### Article

Women played a major role:

  • Picketing
  • Making salt
  • Leading marches
  • Underground activities
  • Spinning khadi

This broadened the nationalist social base.


Repression by British Government

Unsparing Brutality

  • Lathi charges
  • Firing on crowds
  • Confiscation of property
  • Fines
  • Banning of Congress

Salt depots raided

Volunteers beaten mercilessly while walking non-violently toward salt warehouses.

American journalist Webb Miller wrote:

“Not one of the volunteers even raised an arm to fend off blows. It was heartbreaking.”

This brutality exposed the moral bankruptcy of the Raj globally.


Gandhi–Irwin Pact (March 1931)

After months of repression, the British government sought a compromise.

Terms of the Pact

Gandhi agreed to:

  • Suspend the Civil Disobedience Movement
  • Participate in the Second Round Table Conference
  • Stop all satyagraha activities

British agreed to:

  • Release all political prisoners (except violent offenders)
  • Allow peaceful picketing
  • Withdraw all repressive ordinances
  • Return confiscated property (if not sold)
  • Permit Indians to make salt on the coast

This was the first time the British recognized the Indian National Congress as representative of Indian people.


Round Table Conferences (1930–1932)

The British held conferences in London to discuss constitutional reforms.


  • Congress boycotted (Gandhi in jail).
  • Mostly princes, Anglo-Indians, Muslims, Sikhs participated.

Outcome: No meaningful result.


Gandhi was the sole representative of Congress.

Major Issues Discussed:

  1. Minority representation
  2. Separate electorates for Muslims, Sikhs, Dalits
  3. Status of Depressed Classes
  4. Federal structure with princes
  5. Central–provincial powers

Outcome

  • Gandhi disappointed.
  • B.R. Ambedkar insisted on separate electorates for Dalits.
  • Communal demands overshadowed Swaraj.

### Task brief
Copy the history notes word for word, from "The British held" to "Muslims, Sikhs participated.".

Dataset rows
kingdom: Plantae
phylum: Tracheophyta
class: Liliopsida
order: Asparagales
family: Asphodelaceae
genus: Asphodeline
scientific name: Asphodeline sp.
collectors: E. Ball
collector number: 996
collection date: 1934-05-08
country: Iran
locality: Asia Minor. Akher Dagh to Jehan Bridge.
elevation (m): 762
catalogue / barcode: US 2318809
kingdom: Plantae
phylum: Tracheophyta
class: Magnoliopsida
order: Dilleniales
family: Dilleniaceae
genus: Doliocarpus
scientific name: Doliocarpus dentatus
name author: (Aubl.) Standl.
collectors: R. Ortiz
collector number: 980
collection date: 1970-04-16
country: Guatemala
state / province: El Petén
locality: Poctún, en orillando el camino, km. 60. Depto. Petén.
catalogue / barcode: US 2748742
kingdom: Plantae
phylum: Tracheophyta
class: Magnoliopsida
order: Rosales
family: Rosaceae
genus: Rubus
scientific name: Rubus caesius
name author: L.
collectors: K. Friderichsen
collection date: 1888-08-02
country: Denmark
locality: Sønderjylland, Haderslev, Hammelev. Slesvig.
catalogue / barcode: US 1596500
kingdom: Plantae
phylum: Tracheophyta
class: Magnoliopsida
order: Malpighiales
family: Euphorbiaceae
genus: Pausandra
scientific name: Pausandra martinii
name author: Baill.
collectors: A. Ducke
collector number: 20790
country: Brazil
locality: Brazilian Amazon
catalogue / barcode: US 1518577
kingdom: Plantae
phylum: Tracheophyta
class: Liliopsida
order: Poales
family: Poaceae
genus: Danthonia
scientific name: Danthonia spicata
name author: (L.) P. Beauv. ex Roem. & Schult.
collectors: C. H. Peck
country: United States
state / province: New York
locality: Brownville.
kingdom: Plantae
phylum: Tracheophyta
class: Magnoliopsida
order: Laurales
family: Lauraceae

### Result of this exercise
The British held conferences in London to discuss constitutional reforms.


  • Congress boycotted (Gandhi in jail).
  • Mostly princes, Anglo-Indians, Muslims, Sikhs participated.